Her daily trip to the local market, the one located on the same street as my walk home from school, often coincided with the end of the school day. She would greet my friends and I bearing popsicles or some other form of tasty treat and walk us the rest of the way home.
It took me years to catch on to the fact that she was my guardian angel. She lived to make sure that my life was safe and secure. To the day she died, at 93 years young, she was my protector.
A mother-daughter bond is hard to break and I know that even though she has passed on, the memory of her will always be with me reminding me to look both ways when I cross the street, and to never put my drink down because someone might slip something into it. Never tell lies. Be nice to people even if you don't like them and don't trust the "Queen of England".
My mom was eccentric and wonderful. She drove me crazy at times. She made me laugh like a loon and cry like a baby.
Through it all she was my champion.
No one will ever love you like your mommy.
I will think of her every day for the rest of my life and marvel at her strength of will and character. She faced adversities head on and most of the time she conquered them.
To quote a good friend of mine, "She was a classy lady."
That being said... I will never forget the time my little 5'2" mom single handedly threw an entire motorcycle gang, "The Gypsy Jokers", out of her bar. The reason being that they would not remove their jackets that displayed gang colors.
So shocked by the fact that she wouldn't back down, 20 guys turned around and left. A week later the leader of the group, "Gypsy", came back. He was not wearing gang colors. He apologized to my mom and asked to shake her hand.
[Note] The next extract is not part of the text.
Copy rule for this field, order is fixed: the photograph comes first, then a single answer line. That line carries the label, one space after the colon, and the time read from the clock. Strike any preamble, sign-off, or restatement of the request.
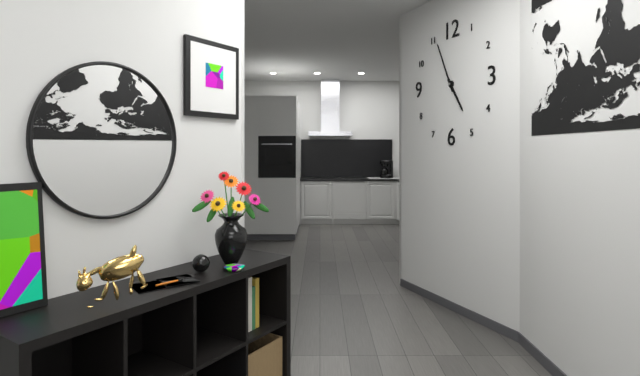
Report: 4:56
She informed him that he would be welcome to frequent her establishment but that he was never to wear his gang jacket. He had to tell her his given name because she refused to call him "Gypsy". They had a deal.
Through the years as "Gypsy" mellowed my mom was treated with visits from him proudly presenting his new baby for her to cuddle. They treated each other with mutual respect and kindness.
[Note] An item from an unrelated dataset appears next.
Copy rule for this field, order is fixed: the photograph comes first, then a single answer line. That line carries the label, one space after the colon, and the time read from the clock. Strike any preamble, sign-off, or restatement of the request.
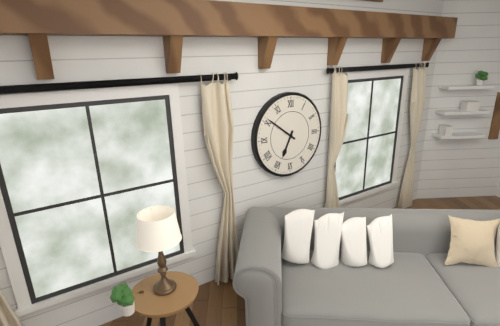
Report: 6:51
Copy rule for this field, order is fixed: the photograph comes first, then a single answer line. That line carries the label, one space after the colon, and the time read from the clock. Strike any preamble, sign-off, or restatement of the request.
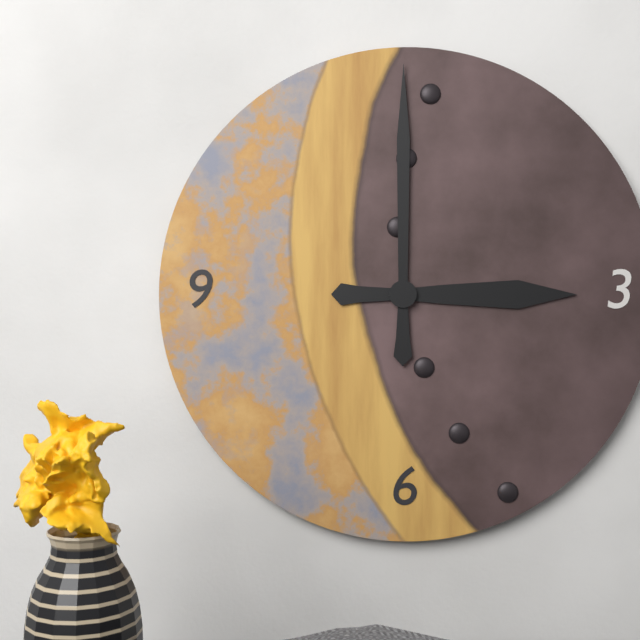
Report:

She was a big personality in a little body.
About a week before she died she confided in me that she didn't want to pass on because she still needed to take care of me.
This made me smile. Her weight had dropped to 85 pounds. She could still stand on her own but we used a wheelchair whenever went out for the day.
I assured her that I was getting pretty good at taking care of myself because of everything that she had taught me. This made her smile.
That day I think she made a conscious decision to let go.
I was lucky enough to be holding her hand when she left this world and I am happy to say it was a peaceful departure.
Her death has left an empty space in my life. I will go to that space and revisit her often. I know that the memory of her will ultimately produce a smile on my face.